Another good question is: how did Goldman Sachs cut NOK price target from $4.8 to $3.5, when they had already cut the price to $1.7? (just a few months ago)
So... How was the price target $4.8 now? Makes no sense at all. These guys should be a lot more transparent about their ratings and they should never be allowed to be invested on the very same stocks they rate.
The last 6 months is probably the second-worst period to survey Windows Phone owners, save around 2010 when the iPhone made Windows Mobile look extremely outdated.
* Q3 2012, Lumia 900 owners learned their phone *can not* be upgraded to Windows 8.
* Q4 2012, Lumia 920 was up to 6 weeks backordered.
Not a good timeframe for customer satisfaction, not at all.
NOK satisfaction has shot up from 30% to 42% in the last 3 months alone (probably the survey where that 41% number came from):
http://bit.ly/Yo0fR8
My take: NOK users (after dealing with backorders) are barely just figuring out the features of the Lumia line, and haven't scratched the surface of the unified MSFT ecosystem. As users learn how much quality and attention to detail went into the Lumia, I would imagine this figure to change for the better.
2014 will be a drastically improved picture for NOK and MSFT, given they maintain their relationship.
Yes. That's what serious "analysts" should have taken on board since the September 2012 launch of the Lumia 920. I remember it took some time to figure out the possibilities on the iPhone or my car's navigation, sound and entertainment systems.
That was with all of the supply problems and losing 1/3 of their quarter on people holding off for the Windows Phone 8.
Certainly some of GS purchases of $NOK are for clients, but you can bet that they are loading quite a few up just on it's own prospects. Back in the fall, they kept reiterating "SELL" on NOK while they became the largest single shareholder. That cannot be because they had more clients wanting Nokia shares than any other firm. NSN alone should be worth a fair amount of Nokia's value. Add in "Here" (the mapping plus Navteq) and the only thing holding institutions from buying more into $NOK is the sub $5 price barrier.

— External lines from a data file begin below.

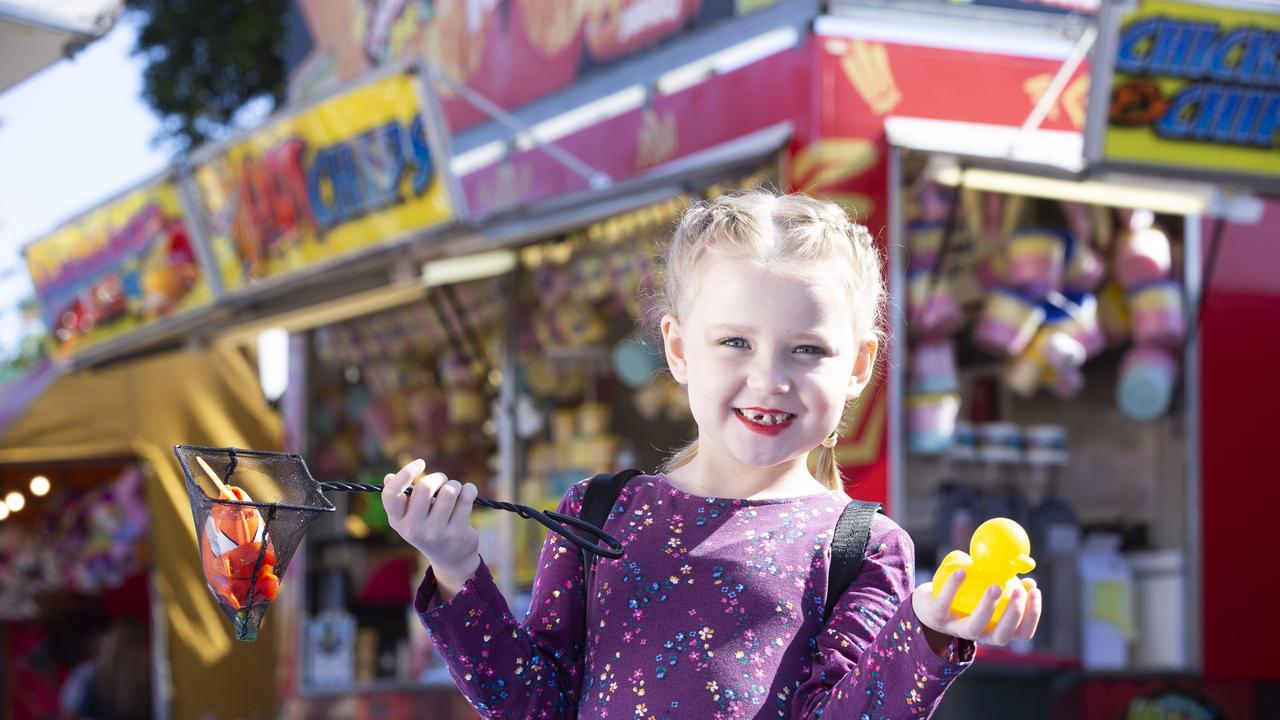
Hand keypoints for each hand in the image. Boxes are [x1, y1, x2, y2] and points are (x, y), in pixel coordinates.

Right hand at [381, 459, 480, 588]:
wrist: (450, 559)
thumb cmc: (427, 528)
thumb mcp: (409, 517)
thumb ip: (400, 498)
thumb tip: (388, 477)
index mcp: (397, 521)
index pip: (391, 493)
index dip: (404, 473)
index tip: (420, 462)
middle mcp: (413, 529)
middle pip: (424, 487)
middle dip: (438, 477)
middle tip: (443, 481)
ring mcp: (435, 533)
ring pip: (449, 491)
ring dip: (455, 485)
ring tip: (456, 491)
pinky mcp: (456, 533)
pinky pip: (466, 498)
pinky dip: (469, 490)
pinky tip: (468, 493)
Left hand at [911, 570, 1041, 648]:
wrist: (928, 603)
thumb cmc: (966, 596)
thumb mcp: (987, 590)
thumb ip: (1007, 584)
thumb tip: (1029, 575)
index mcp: (996, 630)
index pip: (1021, 632)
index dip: (1032, 616)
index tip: (1035, 591)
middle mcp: (979, 634)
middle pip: (1001, 636)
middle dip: (1013, 615)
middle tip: (1018, 590)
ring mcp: (956, 629)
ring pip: (973, 628)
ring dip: (987, 608)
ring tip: (995, 586)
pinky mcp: (937, 618)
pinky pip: (945, 603)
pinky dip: (954, 587)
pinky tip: (962, 570)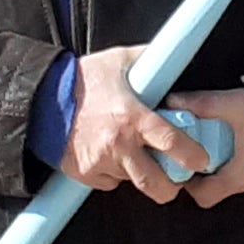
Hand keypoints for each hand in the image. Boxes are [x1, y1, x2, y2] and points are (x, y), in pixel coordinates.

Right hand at [59, 56, 224, 202]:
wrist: (41, 98)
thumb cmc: (83, 78)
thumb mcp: (120, 60)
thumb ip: (150, 60)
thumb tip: (172, 54)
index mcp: (134, 118)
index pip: (173, 144)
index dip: (193, 157)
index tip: (201, 161)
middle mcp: (119, 144)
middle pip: (156, 184)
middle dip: (171, 189)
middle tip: (176, 181)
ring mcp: (100, 162)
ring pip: (131, 181)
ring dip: (138, 173)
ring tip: (135, 154)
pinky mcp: (84, 173)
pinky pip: (109, 182)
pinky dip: (114, 174)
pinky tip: (110, 155)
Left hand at [167, 88, 243, 204]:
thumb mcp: (235, 104)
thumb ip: (202, 104)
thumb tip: (173, 101)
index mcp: (240, 175)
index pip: (204, 197)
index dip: (192, 184)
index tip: (188, 166)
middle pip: (223, 189)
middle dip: (213, 171)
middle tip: (208, 149)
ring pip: (242, 182)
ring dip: (234, 167)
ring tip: (231, 143)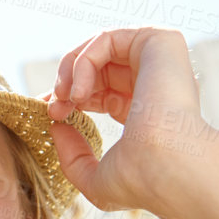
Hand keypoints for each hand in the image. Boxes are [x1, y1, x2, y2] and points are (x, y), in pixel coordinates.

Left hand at [42, 26, 214, 213]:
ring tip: (63, 99)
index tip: (49, 114)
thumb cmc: (141, 180)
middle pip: (96, 68)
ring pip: (99, 47)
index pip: (99, 91)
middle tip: (53, 109)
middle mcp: (154, 83)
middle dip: (65, 84)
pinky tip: (79, 93)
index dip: (68, 98)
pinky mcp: (159, 42)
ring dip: (70, 70)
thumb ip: (73, 157)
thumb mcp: (96, 178)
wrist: (168, 166)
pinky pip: (107, 38)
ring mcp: (159, 62)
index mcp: (145, 111)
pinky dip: (83, 61)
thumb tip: (57, 125)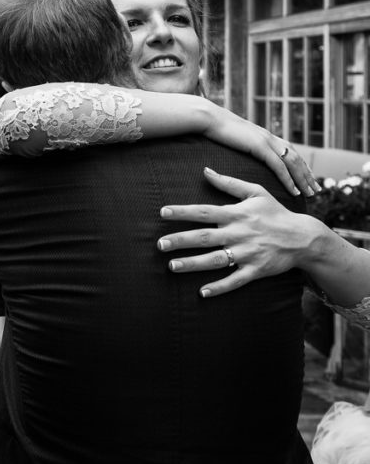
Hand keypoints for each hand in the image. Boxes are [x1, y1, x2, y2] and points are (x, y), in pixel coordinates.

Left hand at [156, 168, 320, 297]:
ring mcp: (247, 253)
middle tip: (159, 244)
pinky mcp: (256, 269)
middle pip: (205, 237)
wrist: (304, 237)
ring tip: (171, 266)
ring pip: (215, 260)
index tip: (162, 212)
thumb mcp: (256, 192)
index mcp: (236, 214)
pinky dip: (220, 287)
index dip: (183, 212)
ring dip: (193, 264)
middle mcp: (239, 233)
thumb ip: (229, 183)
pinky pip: (235, 280)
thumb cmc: (276, 213)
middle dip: (180, 240)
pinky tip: (202, 292)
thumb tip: (205, 171)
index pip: (204, 212)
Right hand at [204, 105, 318, 196]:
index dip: (300, 166)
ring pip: (292, 163)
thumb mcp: (234, 138)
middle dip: (307, 175)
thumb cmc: (215, 129)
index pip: (290, 152)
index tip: (307, 178)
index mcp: (265, 136)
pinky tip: (294, 190)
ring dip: (302, 179)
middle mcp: (270, 138)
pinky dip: (288, 179)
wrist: (208, 119)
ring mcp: (267, 141)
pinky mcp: (260, 146)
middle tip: (316, 190)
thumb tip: (241, 151)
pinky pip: (279, 166)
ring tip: (309, 194)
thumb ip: (242, 145)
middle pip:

This downgrade will be quickly forgotten once Q1 numbers come out, and NSN's value is really seen. Add in $NOK's 78% share of Win8's mobile sales and we shall see.
On that basis Schafer is just an idiot. The Nokia range most certainly is differentiated in terms of the hardware. Lower spec phones typically don't have 4G (LTE). There are also differences in processor capabilities and speeds, onboard memory, screen resolution, quality of glass used for screen, quality of camera(s), presence of compass, gyrosocope, possibilities of wireless charging, adding memory, changing covers, etc., etc.
The only software differentiation arises because of hardware differences. For instance there are one or two games out there which require more than 500MB memory. If you buy a lower spec phone which only has 500MB memory then you won't be able to run those games.
Similarly lower spec phones may be missing the gyroscope or compass. Apps which rely on these won't run on those phones.
Maybe Schafer only looked at software capabilities and didn't bother looking at the hardware. Not doing his job properly? Well, he is an analyst after all.
Once Verizon has it, Q2 should be pretty good for $NOK in the US.
I'm in for a long haul, not going to get pushed out by any "Analyst" whatever his company. I think GS and JPM are backing big trucks up now that it dropped below $3.5 today.
As an aside, Anyone know how to make the "Euro" symbol on an English Keyboard? What the ASCII # is?
Regarding the € character...
run charmap on a windows PC.
Select advanced
enter 20AC in the "go to unicode" field and you should get €
That's the unicode encoding
You can also find it here http://bit.ly/Z0VVYb
So the easy keystroke is hold down the alt-key while inputting into the numpad 0128 € (It doesn't work to enter those on the number bar on top above the qwerty. If you skip the zero first you get Ç for the £ you type in alt-0163.